A dust particle, a thermal vibration, a local concentration fluctuation. Any defect can trigger crystal nucleation. The moment is unpredictable. The location is accidental.

The final structure was already written in the geometry of atomic bonds. Tetrahedral carbon, hexagonal silicon, body-centered cubic iron. The topology of electronic orbitals imposes its law before the first bond forms. Chance chooses the moment.

Physics imposes the form.

The crystal lattice does not build through progressive accumulation. It emerges through phase transition, a threshold crossed, a broken symmetry, an order that imposes itself globally as soon as local conditions permit.
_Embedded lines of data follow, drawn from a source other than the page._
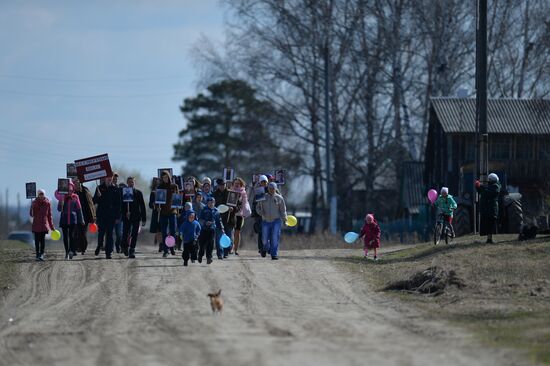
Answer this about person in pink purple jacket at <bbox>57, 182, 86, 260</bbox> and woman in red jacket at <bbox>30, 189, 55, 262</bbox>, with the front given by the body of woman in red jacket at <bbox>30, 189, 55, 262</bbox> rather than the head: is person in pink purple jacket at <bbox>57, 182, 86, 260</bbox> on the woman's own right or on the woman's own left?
on the woman's own left

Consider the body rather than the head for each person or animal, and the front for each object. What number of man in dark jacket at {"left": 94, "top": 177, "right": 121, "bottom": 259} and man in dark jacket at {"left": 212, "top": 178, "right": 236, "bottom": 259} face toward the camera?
2

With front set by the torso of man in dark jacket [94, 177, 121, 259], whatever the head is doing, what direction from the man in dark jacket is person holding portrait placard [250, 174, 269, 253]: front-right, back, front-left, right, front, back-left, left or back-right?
left

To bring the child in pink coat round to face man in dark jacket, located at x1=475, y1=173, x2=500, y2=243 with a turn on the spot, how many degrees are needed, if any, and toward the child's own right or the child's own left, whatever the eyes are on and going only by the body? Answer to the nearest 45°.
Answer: approximately 90° to the child's own left

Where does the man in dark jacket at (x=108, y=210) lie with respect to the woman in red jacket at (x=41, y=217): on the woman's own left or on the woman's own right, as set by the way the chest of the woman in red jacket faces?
on the woman's own left

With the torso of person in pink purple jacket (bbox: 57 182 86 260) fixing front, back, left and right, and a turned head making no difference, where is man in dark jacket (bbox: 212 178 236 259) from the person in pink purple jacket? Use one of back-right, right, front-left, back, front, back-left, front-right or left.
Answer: left

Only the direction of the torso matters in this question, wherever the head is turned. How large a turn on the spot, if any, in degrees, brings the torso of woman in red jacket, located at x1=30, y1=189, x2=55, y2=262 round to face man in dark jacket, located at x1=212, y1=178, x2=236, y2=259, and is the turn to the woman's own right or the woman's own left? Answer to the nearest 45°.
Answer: approximately 90° to the woman's own left

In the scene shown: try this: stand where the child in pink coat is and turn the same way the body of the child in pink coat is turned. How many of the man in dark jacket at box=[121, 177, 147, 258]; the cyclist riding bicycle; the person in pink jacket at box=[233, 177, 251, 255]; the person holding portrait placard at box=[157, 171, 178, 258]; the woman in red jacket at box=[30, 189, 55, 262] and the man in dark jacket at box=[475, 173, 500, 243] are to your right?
4

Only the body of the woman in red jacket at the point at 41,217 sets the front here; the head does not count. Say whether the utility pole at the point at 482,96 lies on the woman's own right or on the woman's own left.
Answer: on the woman's own left

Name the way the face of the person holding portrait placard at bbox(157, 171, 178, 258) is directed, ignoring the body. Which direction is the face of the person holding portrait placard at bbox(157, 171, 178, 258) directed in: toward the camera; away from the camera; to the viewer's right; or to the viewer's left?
toward the camera

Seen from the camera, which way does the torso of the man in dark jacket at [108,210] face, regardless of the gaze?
toward the camera

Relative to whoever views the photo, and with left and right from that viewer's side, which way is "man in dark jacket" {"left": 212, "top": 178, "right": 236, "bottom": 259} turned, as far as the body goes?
facing the viewer

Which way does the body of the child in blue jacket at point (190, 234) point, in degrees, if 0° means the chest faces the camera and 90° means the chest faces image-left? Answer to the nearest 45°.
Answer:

The final structure pre-existed as energetic potential, a landscape of minima that the system explores until it finds one deep enough never to escape.

Ostwald had identified the rule: metastable phases appear first, then evolve toward thermodynamic equilibrium. The system explores its possibilities in order of energetic proximity. But it always arrives at the same crystal.

Except when it doesn't. Quasi-crystals, discovered by Shechtman in 1982, are ordered without being periodic. Their symmetry is real but their structure does not repeat. They occupy a space that classical classification did not foresee: neither perfect crystal nor amorphous glass, something between the two regimes. The energetic landscape contained this possibility. No one had searched for it because theory did not render it visible.

Doctrine

The designer chooses the architecture. The algorithm explores the landscape that this architecture has carved. Neither imposes the form. They negotiate with a topology that precedes them both.

We do not impose form. We negotiate with it.

Open vector

A perfect crystal is highly ordered but carries little information in Shannon's sense: its structure is entirely compressible, each cell predicts all the following ones. If learning only converges toward the crystal, AI maximizes order by minimizing information. It becomes a compression of the starting geometry, not a discovery of what it contains.

The quasi-crystal suggests another possibility: a regime where order and information coexist, where structure is not repetitive but not random either. In machine learning, this regime corresponds to generalization, the capacity to produce correct responses on unseen data, neither memorized nor extrapolated but read in the topology of the problem.

The question is not whether learning discovers or locates. The question is what type of crystal the landscape contains, and whether the architectures we build today can reach the quasi-crystal, or whether they can only produce the perfect crystal.